Leukocyte Localization in a Model of Innate Immune-Driven Colitis
Background and Hypothesis:
Inflammatory bowel disease (IBD) is a disabling, chronic gut disorder involving immune dysregulation. Our lab has generated a murine IBD model in which the innate immune system drives inflammation. Innate lymphoid cells (ILCs), an innate immune cell subset that was recently discovered, exhibit many T-helper cell characteristics. ILCs, though few, produce cytokines, thereby significantly impacting tissue through local action in mucosal sites. They express the cell surface markers, CD90, which is unique to ILCs, and CD45, which all leukocyte types express. Colitis prevention in our model via ILC depletion indicates a role for ILCs in IBD. Therefore, we aimed to identify the ILCs’ localization in our murine model. We hypothesized that the ILCs will localize to inflamed areas of the intestinal lamina propria and into the intraepithelial spaces.

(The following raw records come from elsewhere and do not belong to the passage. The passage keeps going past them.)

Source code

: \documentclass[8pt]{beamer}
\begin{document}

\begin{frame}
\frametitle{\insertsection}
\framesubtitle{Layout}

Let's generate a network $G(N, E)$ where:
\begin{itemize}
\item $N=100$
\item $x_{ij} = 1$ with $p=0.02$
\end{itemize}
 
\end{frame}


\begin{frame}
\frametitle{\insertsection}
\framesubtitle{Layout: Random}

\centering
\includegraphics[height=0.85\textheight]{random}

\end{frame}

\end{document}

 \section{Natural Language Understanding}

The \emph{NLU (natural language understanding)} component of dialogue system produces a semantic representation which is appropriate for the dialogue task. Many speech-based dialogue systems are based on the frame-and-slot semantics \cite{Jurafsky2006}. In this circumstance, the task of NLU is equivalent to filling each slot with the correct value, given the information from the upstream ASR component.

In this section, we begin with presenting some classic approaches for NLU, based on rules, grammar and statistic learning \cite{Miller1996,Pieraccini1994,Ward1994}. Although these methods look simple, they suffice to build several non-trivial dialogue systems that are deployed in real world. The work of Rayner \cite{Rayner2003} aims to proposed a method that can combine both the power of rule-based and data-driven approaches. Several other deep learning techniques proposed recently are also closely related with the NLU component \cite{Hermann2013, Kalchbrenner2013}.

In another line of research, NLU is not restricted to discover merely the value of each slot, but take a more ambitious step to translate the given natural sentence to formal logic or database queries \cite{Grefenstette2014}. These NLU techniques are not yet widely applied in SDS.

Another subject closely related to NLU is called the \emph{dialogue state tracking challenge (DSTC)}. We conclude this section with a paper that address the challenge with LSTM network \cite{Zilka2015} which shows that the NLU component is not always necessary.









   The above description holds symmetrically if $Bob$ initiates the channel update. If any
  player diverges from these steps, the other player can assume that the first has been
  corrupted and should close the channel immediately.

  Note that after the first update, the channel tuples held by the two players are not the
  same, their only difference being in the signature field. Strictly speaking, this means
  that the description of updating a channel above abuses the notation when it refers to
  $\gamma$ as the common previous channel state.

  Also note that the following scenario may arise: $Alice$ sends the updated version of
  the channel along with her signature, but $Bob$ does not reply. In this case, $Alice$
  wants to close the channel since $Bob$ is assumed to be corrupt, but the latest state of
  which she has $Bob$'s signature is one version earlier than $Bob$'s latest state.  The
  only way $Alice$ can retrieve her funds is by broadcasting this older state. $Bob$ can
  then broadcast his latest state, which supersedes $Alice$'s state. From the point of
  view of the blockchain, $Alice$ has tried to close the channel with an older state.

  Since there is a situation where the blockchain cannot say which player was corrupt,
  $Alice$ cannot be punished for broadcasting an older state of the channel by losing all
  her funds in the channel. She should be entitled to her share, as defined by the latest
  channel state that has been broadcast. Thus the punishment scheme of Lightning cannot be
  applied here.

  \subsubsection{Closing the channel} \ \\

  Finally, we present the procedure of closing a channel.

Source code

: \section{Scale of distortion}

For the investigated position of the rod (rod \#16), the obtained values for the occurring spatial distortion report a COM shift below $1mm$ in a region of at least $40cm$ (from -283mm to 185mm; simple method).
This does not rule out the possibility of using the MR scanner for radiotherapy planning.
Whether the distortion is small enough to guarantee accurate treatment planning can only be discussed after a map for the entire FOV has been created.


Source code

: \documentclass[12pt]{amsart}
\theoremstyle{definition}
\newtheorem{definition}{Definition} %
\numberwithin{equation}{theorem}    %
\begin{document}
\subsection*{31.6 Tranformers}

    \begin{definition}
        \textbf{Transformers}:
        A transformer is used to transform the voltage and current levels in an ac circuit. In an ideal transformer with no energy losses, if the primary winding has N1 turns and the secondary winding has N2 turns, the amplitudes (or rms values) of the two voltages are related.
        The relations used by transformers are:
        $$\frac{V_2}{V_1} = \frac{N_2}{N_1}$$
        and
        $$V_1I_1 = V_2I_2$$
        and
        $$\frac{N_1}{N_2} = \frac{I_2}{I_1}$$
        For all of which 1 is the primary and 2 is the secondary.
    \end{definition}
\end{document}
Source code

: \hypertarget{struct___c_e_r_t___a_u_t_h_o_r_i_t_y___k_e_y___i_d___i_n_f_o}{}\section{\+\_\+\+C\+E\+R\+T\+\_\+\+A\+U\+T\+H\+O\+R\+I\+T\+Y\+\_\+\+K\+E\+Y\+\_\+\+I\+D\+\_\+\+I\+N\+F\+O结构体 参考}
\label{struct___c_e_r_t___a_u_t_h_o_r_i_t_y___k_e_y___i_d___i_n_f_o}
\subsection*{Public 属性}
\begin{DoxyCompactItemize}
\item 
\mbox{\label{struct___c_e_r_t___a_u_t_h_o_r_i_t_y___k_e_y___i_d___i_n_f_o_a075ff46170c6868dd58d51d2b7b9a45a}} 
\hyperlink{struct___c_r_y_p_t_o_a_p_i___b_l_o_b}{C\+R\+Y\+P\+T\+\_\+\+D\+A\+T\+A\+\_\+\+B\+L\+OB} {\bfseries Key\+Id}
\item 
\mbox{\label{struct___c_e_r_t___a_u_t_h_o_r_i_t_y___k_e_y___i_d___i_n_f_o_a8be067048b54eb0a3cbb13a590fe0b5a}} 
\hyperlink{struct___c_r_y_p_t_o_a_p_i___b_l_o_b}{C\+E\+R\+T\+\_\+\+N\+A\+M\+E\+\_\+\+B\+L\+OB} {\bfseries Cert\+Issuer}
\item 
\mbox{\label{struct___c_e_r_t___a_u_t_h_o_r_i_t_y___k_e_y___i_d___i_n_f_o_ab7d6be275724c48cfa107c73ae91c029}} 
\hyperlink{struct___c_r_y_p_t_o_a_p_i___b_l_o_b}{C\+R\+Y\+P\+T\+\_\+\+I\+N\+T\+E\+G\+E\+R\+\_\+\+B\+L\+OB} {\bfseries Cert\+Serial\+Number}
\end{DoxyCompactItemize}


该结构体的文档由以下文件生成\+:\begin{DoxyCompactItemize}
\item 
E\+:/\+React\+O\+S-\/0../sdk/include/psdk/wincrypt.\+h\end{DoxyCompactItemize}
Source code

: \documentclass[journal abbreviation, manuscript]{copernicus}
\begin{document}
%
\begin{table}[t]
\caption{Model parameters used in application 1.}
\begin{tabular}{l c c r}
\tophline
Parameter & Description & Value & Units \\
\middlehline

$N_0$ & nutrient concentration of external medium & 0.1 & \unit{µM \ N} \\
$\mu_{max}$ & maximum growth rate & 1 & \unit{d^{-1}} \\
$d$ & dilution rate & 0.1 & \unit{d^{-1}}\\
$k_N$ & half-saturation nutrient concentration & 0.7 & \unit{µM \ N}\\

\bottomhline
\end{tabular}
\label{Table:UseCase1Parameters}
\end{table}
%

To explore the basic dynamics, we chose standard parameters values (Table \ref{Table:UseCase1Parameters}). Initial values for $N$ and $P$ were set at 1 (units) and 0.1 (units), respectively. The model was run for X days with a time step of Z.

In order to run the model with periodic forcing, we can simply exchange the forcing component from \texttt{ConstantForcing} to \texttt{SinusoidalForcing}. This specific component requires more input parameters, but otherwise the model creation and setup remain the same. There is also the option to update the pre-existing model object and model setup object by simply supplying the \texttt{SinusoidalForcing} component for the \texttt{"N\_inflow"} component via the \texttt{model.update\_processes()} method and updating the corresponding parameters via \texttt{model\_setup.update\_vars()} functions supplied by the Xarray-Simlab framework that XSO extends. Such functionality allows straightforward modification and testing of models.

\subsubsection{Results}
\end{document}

Experimental Design or Project Methods:
Mice expressing TNFAIP3, an inhibitor of NF-kB, were mated with adaptive immunity-lacking mice (RAG1-/-). RAG1-/- x Villin-TNFAIP3 (TRAG) mice had colitis that was 100% penetrant by age 6 weeks. Distal colons excised at age 4 weeks and 8 weeks were used for identifying CD45+ and CD90+ cells in both RAG and TRAG mice intestines via immunofluorescence.
We observed differences in the distributions of CD90+ and CD45+ cells within TRAG and RAG mice intestines.
Conclusion and Potential Impact:
Differences exist in intestinal leukocyte distributions within our models. Altered ILC distribution might reflect an inflammatory state or contribute to IBD pathology. This work may further elucidate ILCs’ role in IBD and as IBD treatment targets.